2. Generalize the rotation. The procedure of rotation is different when starting from a different angle. Teaching the network the rotation from various start points may be more general than recognizing the appearance of at different angles.
In the third experiment (Systematic and random sampling), I think the uniform sampling should be compared. Uniform sampling takes samples uniformly according to parameters. For instance, if only 4 samples are taken, we should take images of 0, 90, 280, and 270 degree, while systematic strategy would take images of 0, 1, 2, and 3 degree. I believe uniform sampling might at least perform as well as the random strategy since it also covers all the situation.
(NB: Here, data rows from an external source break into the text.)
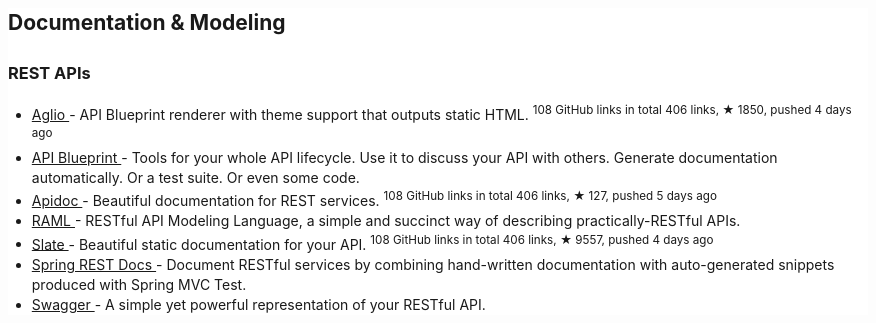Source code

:  </li>
</ul>
<h2>
 Documentation & Modeling
</h2>
<h3>
 REST APIs
</h3>
<ul>
 <li>
  <a href="https://github.com/danielgtaylor/aglio">
   Aglio
  </a>
  - API Blueprint renderer with theme support that outputs static HTML.
  <sup>
   108 GitHub links in total 406 links, &#9733 1850, pushed 4 days ago
  </sup>
 </li>
 <li>
  <a href="https://apiblueprint.org/">
   API Blueprint
  </a>
  - Tools for your whole API lifecycle. Use it to discuss your API with others. Generate documentation automatically. Or a test suite. Or even some code.
 </li>
 <li>
  <a href="https://github.com/mbryzek/apidoc">
   Apidoc
  </a>
  - Beautiful documentation for REST services.
  <sup>
   108 GitHub links in total 406 links, &#9733 127, pushed 5 days ago
  </sup>
 </li>
 <li>
  <a href="http://raml.org/">
   RAML
  </a>
  - RESTful API Modeling Language, a simple and succinct way of describing practically-RESTful APIs.
 </li>
 <li>
  <a href="https://github.com/tripit/slate">
   Slate
  </a>
  - Beautiful static documentation for your API.
  <sup>
   108 GitHub links in total 406 links, &#9733 9557, pushed 4 days ago
  </sup>
 </li>
 <li>
  <a href="http://projects.spring.io/spring-restdocs/">
   Spring REST Docs
  </a>
  - Document RESTful services by combining hand-written documentation with auto-generated snippets produced with Spring MVC Test.
 </li>
 <li>
  <a href="http://swagger.io/">
   Swagger
  </a>
  - A simple yet powerful representation of your RESTful API.
 </li>
</ul>
<h2>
In the fourth experiment (Domain adaptation), I think the decline of performance after pretraining is unacceptable. Classical adaptation methods, like MMD, should be applied to adjust the domain shift.
In the fifth experiment (Analysis of parameter learning order), in common settings, same samples should be sampled multiple times during the entire training procedure. They should provide the result in the setting (Multi-task likewise), where two kinds of data are mixed together during training. If the performance is as well as the rotation-camera setting, then their conclusion might be fragile. There is actually a sub-field to study the accumulation of knowledge, called “Incremental Learning”. Previous knowledge should be preserved when learning new knowledge, which contradicts with their fine-tuning method.

After all, this is an innovative and comprehensive attempt to study how the CNN handle different kinds of variances. Actually, more research can be conducted with this research. Of the top of my head, I want to propose a model that might be described as “continuous cognition”. I don’t know whether it is biologically logical but it might sound interesting: rather than using a single model to align the rotated object, we might use multiple models to work on different stages. For instance, when rotating a car, the 2D projection change most frequently when we move from flank to the front (or back). However, the projection of a rotated car remains relatively consistent as long as we are facing the flank or the front. That is to say, the change of information is not uniform during the rotation and we should locate our resources more wisely. Using a mono-model to align object from any angles may not be the optimal solution.